[Source records]
========

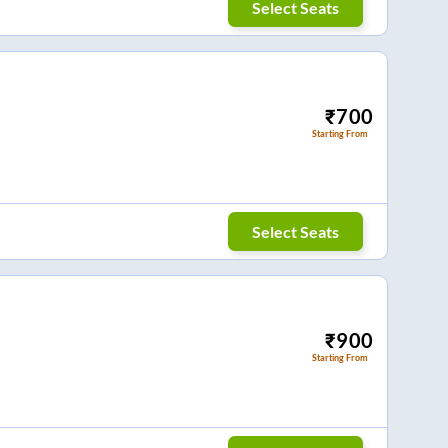
Select Seats
₹
700
Starting From
Select Seats
₹
900
Starting From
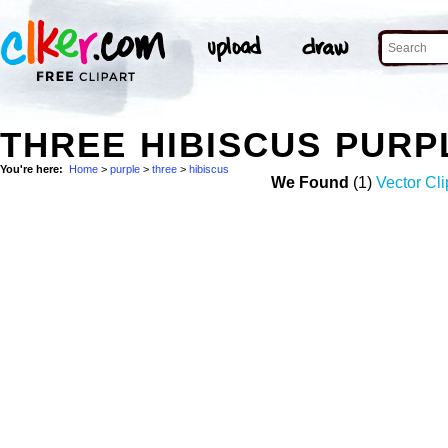
THREE HIBISCUS PURP
You're here:
Home
>
purple
>
three
>
hibiscus
We Found
(1)
Vector Cli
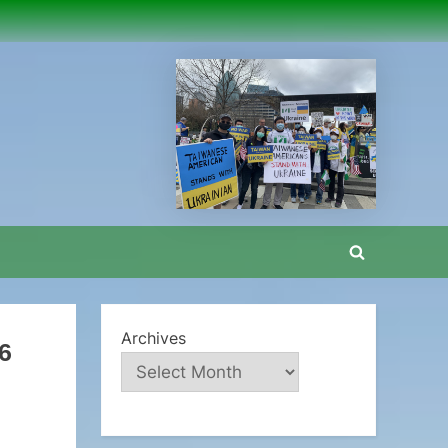
Toggle
search
form
Archives
6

========

▸ **WHAT YOU SHOULD DO**:
Word for word, print all of the data; skip the pictures.

▸ **WORKED SOLUTION**:
Select Seats
₹
700
Starting From
Select Seats
₹
900
Starting From
THREE HIBISCUS PURP
You're here:
Home
>
purple
>
three
>
hibiscus
We Found
(1)
Vector Cli
Toggle
search
form
Archives
6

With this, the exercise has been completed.